#### HOW TO COMPLETE THIS TASK
Reproduce every line of the following items word for word, with nothing added, dropped, or reworded.

#### AVAILABLE DATA
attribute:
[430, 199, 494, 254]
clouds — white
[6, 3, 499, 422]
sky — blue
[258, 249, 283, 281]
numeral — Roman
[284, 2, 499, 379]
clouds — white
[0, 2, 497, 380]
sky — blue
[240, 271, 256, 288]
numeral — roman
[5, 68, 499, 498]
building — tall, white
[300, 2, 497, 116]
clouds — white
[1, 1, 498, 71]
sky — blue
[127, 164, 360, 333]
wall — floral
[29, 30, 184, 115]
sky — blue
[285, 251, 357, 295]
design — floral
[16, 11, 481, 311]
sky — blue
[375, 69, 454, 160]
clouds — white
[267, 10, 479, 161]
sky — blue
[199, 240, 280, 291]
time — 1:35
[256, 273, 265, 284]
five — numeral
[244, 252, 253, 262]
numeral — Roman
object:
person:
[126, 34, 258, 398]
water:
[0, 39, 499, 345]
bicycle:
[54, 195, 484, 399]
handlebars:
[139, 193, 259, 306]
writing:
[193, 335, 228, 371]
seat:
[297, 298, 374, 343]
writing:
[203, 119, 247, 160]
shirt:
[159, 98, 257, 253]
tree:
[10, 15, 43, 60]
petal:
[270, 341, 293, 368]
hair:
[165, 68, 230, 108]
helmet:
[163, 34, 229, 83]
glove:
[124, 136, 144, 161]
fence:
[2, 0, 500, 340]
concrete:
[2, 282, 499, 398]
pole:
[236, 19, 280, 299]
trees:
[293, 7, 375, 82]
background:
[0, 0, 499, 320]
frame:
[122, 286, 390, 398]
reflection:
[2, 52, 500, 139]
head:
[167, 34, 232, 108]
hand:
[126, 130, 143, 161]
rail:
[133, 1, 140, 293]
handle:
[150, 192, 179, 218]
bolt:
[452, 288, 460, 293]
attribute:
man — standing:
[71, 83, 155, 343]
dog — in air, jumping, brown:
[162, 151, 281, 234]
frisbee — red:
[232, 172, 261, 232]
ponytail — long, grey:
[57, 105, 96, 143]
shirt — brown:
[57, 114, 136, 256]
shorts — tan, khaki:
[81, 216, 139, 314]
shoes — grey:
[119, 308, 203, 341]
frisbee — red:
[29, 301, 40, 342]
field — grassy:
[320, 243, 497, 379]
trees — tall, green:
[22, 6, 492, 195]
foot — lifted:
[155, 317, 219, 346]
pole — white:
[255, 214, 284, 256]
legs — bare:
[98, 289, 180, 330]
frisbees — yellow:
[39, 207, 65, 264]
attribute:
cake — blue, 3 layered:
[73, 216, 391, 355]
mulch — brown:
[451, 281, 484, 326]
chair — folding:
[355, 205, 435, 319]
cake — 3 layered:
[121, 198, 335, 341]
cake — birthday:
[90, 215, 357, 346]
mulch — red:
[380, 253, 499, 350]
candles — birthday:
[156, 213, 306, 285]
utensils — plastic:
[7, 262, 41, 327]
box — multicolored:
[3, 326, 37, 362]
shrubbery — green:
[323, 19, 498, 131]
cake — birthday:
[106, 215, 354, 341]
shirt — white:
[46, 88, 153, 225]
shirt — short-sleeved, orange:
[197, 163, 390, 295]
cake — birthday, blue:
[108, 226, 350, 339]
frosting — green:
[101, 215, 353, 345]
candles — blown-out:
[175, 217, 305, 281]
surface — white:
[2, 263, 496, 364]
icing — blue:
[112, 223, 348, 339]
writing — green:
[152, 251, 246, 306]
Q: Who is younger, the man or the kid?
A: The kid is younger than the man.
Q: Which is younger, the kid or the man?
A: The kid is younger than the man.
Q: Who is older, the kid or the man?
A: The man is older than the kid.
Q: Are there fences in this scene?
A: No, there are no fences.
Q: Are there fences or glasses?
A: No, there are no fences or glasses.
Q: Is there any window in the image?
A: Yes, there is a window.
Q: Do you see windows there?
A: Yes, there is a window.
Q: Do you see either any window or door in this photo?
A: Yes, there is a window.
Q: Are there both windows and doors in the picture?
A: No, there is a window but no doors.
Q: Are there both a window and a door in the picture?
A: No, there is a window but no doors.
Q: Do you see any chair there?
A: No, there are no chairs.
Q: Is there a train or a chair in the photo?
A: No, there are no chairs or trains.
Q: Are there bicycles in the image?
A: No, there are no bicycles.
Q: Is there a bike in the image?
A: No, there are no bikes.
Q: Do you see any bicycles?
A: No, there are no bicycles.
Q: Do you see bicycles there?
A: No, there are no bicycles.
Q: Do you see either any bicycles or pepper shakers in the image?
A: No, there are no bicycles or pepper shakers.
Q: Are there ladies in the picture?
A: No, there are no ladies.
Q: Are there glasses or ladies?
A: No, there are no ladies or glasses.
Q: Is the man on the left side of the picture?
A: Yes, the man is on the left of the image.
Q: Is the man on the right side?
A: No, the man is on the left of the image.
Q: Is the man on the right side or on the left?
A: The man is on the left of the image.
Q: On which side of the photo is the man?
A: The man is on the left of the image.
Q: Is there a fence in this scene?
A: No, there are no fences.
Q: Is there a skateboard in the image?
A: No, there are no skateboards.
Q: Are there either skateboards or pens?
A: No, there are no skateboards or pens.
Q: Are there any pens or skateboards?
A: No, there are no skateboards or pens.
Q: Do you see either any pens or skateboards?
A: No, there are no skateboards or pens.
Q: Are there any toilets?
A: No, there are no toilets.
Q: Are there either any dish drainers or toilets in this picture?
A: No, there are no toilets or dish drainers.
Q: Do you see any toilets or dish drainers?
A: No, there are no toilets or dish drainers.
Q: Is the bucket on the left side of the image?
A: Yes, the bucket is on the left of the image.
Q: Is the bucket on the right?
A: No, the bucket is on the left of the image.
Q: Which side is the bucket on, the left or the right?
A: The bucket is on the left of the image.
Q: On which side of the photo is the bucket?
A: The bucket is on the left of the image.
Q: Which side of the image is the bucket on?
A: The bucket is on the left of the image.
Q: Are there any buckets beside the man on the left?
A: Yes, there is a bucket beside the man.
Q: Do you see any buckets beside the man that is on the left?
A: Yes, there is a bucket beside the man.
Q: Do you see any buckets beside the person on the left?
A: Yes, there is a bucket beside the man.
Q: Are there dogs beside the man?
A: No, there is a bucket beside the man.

#### ANSWER SECTION
attribute:
[430, 199, 494, 254]
clouds — white
[6, 3, 499, 422]
sky — blue
[258, 249, 283, 281]
numeral — Roman
[284, 2, 499, 379]
clouds — white
[0, 2, 497, 380]
sky — blue
[240, 271, 256, 288]
numeral — roman
[5, 68, 499, 498]
building — tall, white
[300, 2, 497, 116]
clouds — white
[1, 1, 498, 71]
sky — blue
[127, 164, 360, 333]
wall — floral
[29, 30, 184, 115]
sky — blue
[285, 251, 357, 295]
design — floral
[16, 11, 481, 311]
sky — blue
[375, 69, 454, 160]
clouds — white
[267, 10, 479, 161]
sky — blue
[199, 240, 280, 291]
time — 1:35
[256, 273, 265, 284]
five — numeral
[244, 252, 253, 262]
numeral — Roman
object:
person:
[126, 34, 258, 398]
water:
[0, 39, 499, 345]
bicycle:
[54, 195, 484, 399]
handlebars:
[139, 193, 259, 306]
writing:
[193, 335, 228, 371]
seat:
[297, 298, 374, 343]
writing:
[203, 119, 247, 160]
shirt:
[159, 98, 257, 253]
tree:
[10, 15, 43, 60]
petal:
[270, 341, 293, 368]
hair:
[165, 68, 230, 108]
helmet:
[163, 34, 229, 83]
glove:
[124, 136, 144, 161]
fence:
[2, 0, 500, 340]
concrete:
[2, 282, 499, 398]
pole:
[236, 19, 280, 299]
trees:
[293, 7, 375, 82]
background:
[0, 0, 499, 320]
frame:
[122, 286, 390, 398]
reflection:
[2, 52, 500, 139]
head:
[167, 34, 232, 108]
hand:
[126, 130, 143, 161]
rail:
[133, 1, 140, 293]
handle:
[150, 192, 179, 218]
bolt:
[452, 288, 460, 293]
attribute:
man — standing:
[71, 83, 155, 343]
dog — in air, jumping, brown:
[162, 151, 281, 234]
frisbee — red:
[232, 172, 261, 232]
ponytail — long, grey:
[57, 105, 96, 143]
shirt — brown:
[57, 114, 136, 256]
shorts — tan, khaki:
[81, 216, 139, 314]
shoes — grey:
[119, 308, 203, 341]
frisbee — red:
[29, 301, 40, 342]
field — grassy:
[320, 243, 497, 379]
trees — tall, green:
[22, 6, 492, 195]
foot — lifted:
[155, 317, 219, 346]
pole — white:
[255, 214, 284, 256]
legs — bare:
[98, 289, 180, 330]
frisbees — yellow:
[39, 207, 65, 264]
attribute:
cake — blue, 3 layered:
[73, 216, 391, 355]
mulch — brown:
[451, 281, 484, 326]
chair — folding:
[355, 205, 435, 319]
cake — 3 layered:
[121, 198, 335, 341]
cake — birthday:
[90, 215, 357, 346]
mulch — red:
[380, 253, 499, 350]
candles — birthday:
[156, 213, 306, 285]
utensils — plastic:
[7, 262, 41, 327]
box — multicolored:
[3, 326, 37, 362]
shrubbery — green:
[323, 19, 498, 131]
cake — birthday:
[106, 215, 354, 341]
shirt — white:
[46, 88, 153, 225]
shirt — short-sleeved, orange:
[197, 163, 390, 295]
cake — birthday, blue:
[108, 226, 350, 339]
frosting — green:
[101, 215, 353, 345]
candles — blown-out:
[175, 217, 305, 281]
surface — white:
[2, 263, 496, 364]
icing — blue:
[112, 223, 348, 339]
writing — green:
[152, 251, 246, 306]
Q: Who is younger, the man or the kid?
A: The kid is younger than the man.
Q: Which is younger, the kid or the man?
A: The kid is younger than the man.
Q: Who is older, the kid or the man?
A: The man is older than the kid.
Q: Are there fences in this scene?
A: No, there are no fences.
Q: Are there fences or glasses?
A: No, there are no fences or glasses.
Q: Is there any window in the image?
A: Yes, there is a window.
Q: Do you see windows there?
A: Yes, there is a window.
Q: Do you see either any window or door in this photo?
A: Yes, there is a window.
Q: Are there both windows and doors in the picture?
A: No, there is a window but no doors.
Q: Are there both a window and a door in the picture?
A: No, there is a window but no doors.
Q: Do you see any chair there?
A: No, there are no chairs.
Q: Is there a train or a chair in the photo?
A: No, there are no chairs or trains.
Q: Are there bicycles in the image?
A: No, there are no bicycles.
Q: Is there a bike in the image?
A: No, there are no bikes.
Q: Do you see any bicycles?
A: No, there are no bicycles.
Q: Do you see bicycles there?
A: No, there are no bicycles.
Q: Do you see either any bicycles or pepper shakers in the image?
A: No, there are no bicycles or pepper shakers.
Q: Are there ladies in the picture?
A: No, there are no ladies.
Q: Are there glasses or ladies?
A: No, there are no ladies or glasses.
Q: Is the man on the left side of the picture?
A: Yes, the man is on the left of the image.
Q: Is the man on the right side?
A: No, the man is on the left of the image.
Q: Is the man on the right side or on the left?
A: The man is on the left of the image.
Q: On which side of the photo is the man?
A: The man is on the left of the image.
Q: Is there a fence in this scene?
A: No, there are no fences.
Q: Is there a skateboard in the image?
A: No, there are no skateboards.
Q: Are there either skateboards or pens?
A: No, there are no skateboards or pens.
Q: Are there any pens or skateboards?
A: No, there are no skateboards or pens.
Q: Do you see either any pens or skateboards?
A: No, there are no skateboards or pens.
Q: Are there any toilets?
A: No, there are no toilets.
Q: Are there either any dish drainers or toilets in this picture?
A: No, there are no toilets or dish drainers.
Q: Do you see any toilets or dish drainers?
A: No, there are no toilets or dish drainers.
Q: Is the bucket on the left side of the image?
A: Yes, the bucket is on the left of the image.
Q: Is the bucket on the right?
A: No, the bucket is on the left of the image.
Q: Which side is the bucket on, the left or the right?
A: The bucket is on the left of the image.
Q: On which side of the photo is the bucket?
A: The bucket is on the left of the image.
Q: Which side of the image is the bucket on?
A: The bucket is on the left of the image.
Q: Are there any buckets beside the man on the left?
A: Yes, there is a bucket beside the man.
Q: Do you see any buckets beside the man that is on the left?
A: Yes, there is a bucket beside the man.
Q: Do you see any buckets beside the person on the left?
A: Yes, there is a bucket beside the man.
Q: Are there dogs beside the man?
A: No, there is a bucket beside the man.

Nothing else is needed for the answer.